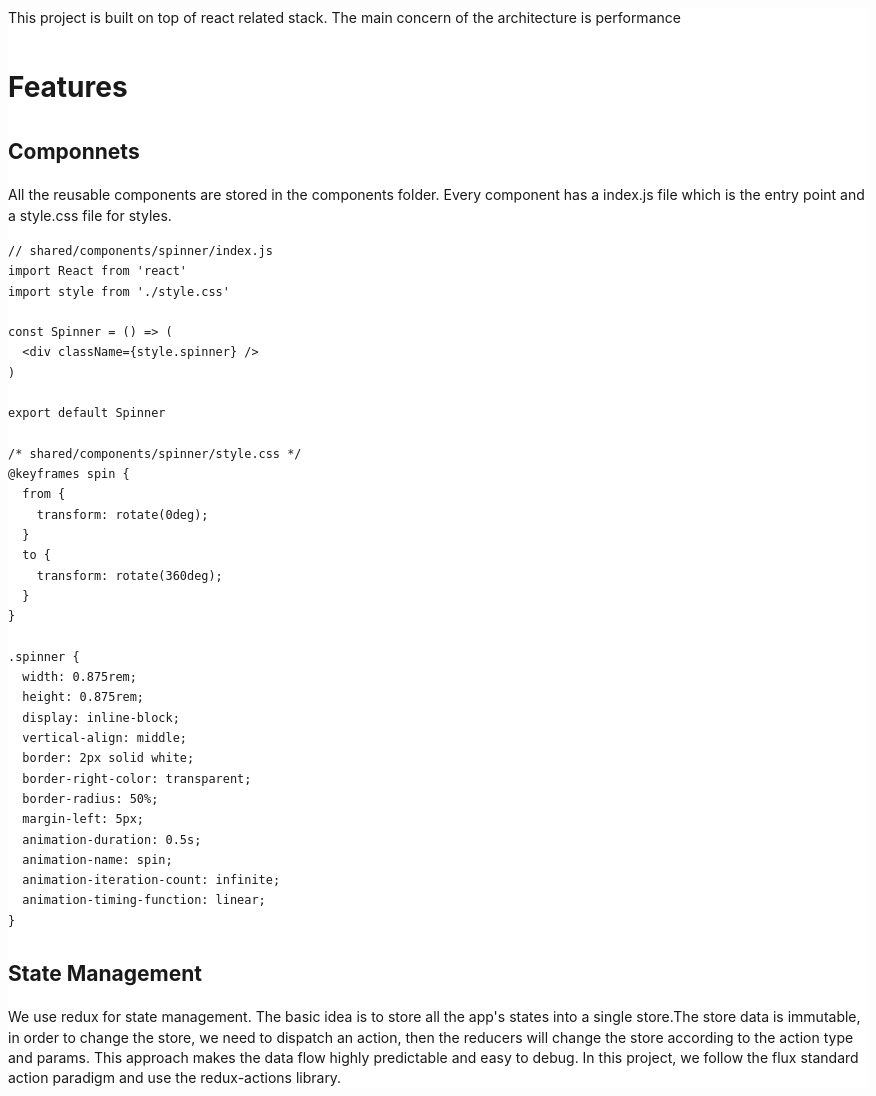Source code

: This project is built on top of react related stack. The main concern of the architecture is performance

# Features<a id="orgheadline25"></a>

## Componnets<a id="orgheadline2"></a>

All the reusable components are stored in the components folder.
Every component has a index.js file which is the entry point and
a style.css file for styles.

    // shared/components/spinner/index.js
    import React from 'react'
    import style from './style.css'

    const Spinner = () => (
      <div className={style.spinner} />
    )

    export default Spinner

    /* shared/components/spinner/style.css */
    @keyframes spin {
      from {
        transform: rotate(0deg);
      }
      to {
        transform: rotate(360deg);
      }
    }

    .spinner {
      width: 0.875rem;
      height: 0.875rem;
      display: inline-block;
      vertical-align: middle;
      border: 2px solid white;
      border-right-color: transparent;
      border-radius: 50%;
      margin-left: 5px;
      animation-duration: 0.5s;
      animation-name: spin;
      animation-iteration-count: infinite;
      animation-timing-function: linear;
    }

## State Management<a id="orgheadline6"></a>

We use redux for state management. The basic idea is to
store all the app's states into a single store.The store data
is immutable, in order to change the store, we need to
dispatch an action, then the reducers will change the store
according to the action type and params. This approach makes
the data flow highly predictable and easy to debug. In this
project, we follow the flux standard action paradigm and
use the redux-actions library.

============

WORK ITEM: Only an exact copy is wanted here: the line containing "dispatch an action, then" and every later line, up to and including the last line of the listing.

ANSWER SECTION:
dispatch an action, then the reducers will change the store
according to the action type and params. This approach makes
the data flow highly predictable and easy to debug. In this
project, we follow the flux standard action paradigm and
use the redux-actions library.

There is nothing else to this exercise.